Kominek family farm in northern Colorado was a green expanse of hay and alfalfa for half a century but the farm started losing money when the yields declined. Boulder County has land-use codes that only allow farming in the 24-acre land.
In the later part of 2017, Byron Kominek decided on installing solar panels because it was a more profitable alternative but since there are codes he decided on a solar array with plants growing beneath and around the rows of photovoltaic panels. Construction of the 1.2-megawatt solar array will start this spring.

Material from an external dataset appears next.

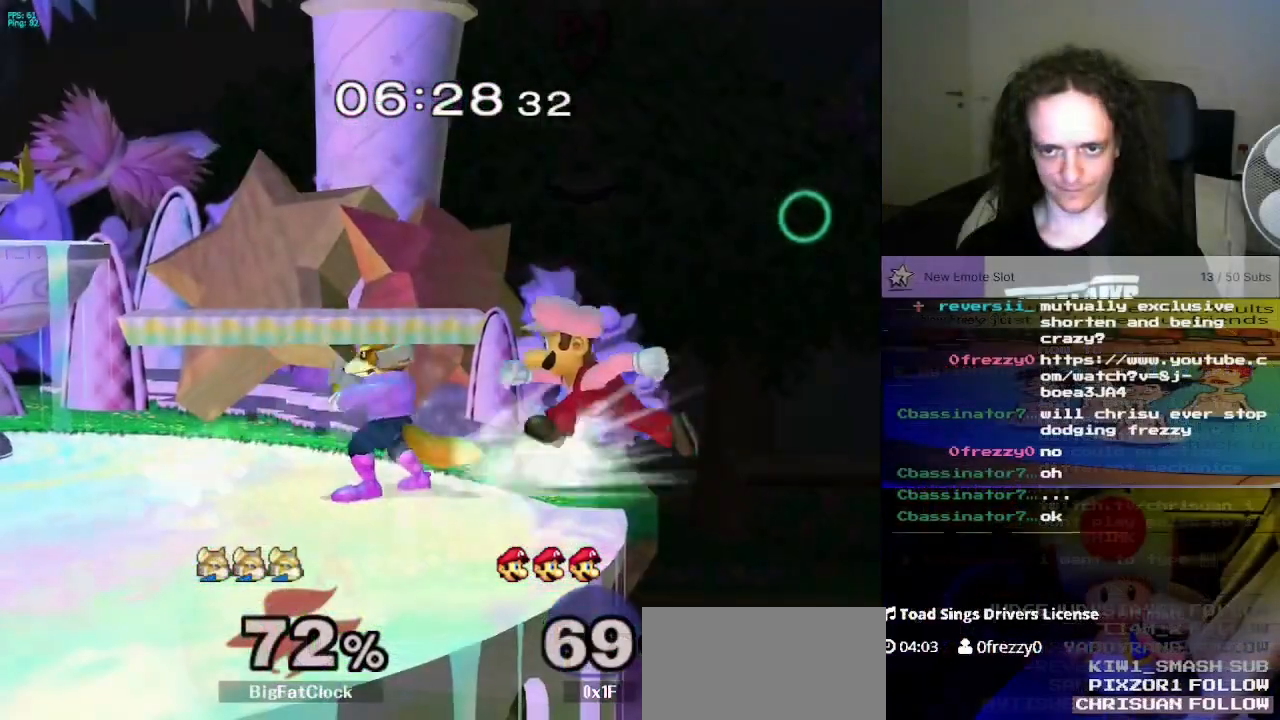
{"buttons": [], "left_stick": "center", "right_stick": "center", "events": [[51, "X", "down"], [67, "X", "up"], [101, "X", "down"], [101, "Z", "down"], [101, "left_stick", "center"], [167, "Z", "up"], [201, "X", "up"], [284, "left_stick", "right"], [401, "left_stick", "center"]]}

At least 3,300 solar panels will rest on the 6 feet by 8 feet high stilts to provide shade for crops like tomatoes, peppers, kale, and beans. Pasture grasses and beehive boxes will be placed on the perimeter of the 5-acre plot. Aside from the food grown for the community, there will be renewable energy and increased revenue for the farm.
Once Kominek’s project becomes successful, it will serve as a model for other cash-strapped farmers. Under-performing lands can be transformed into money-making hubs of clean energy and fresh food. This merger between agriculture and solar photovoltaics or agrivoltaic is considered as an emerging niche in the solar power industry.
Xcel Energy, the biggest utility in the state will pay for every kilowatt-hour that will be delivered by Kominek’s solar array to the grid. Neighbours can invest in the project to receive credits on their monthly utility bills.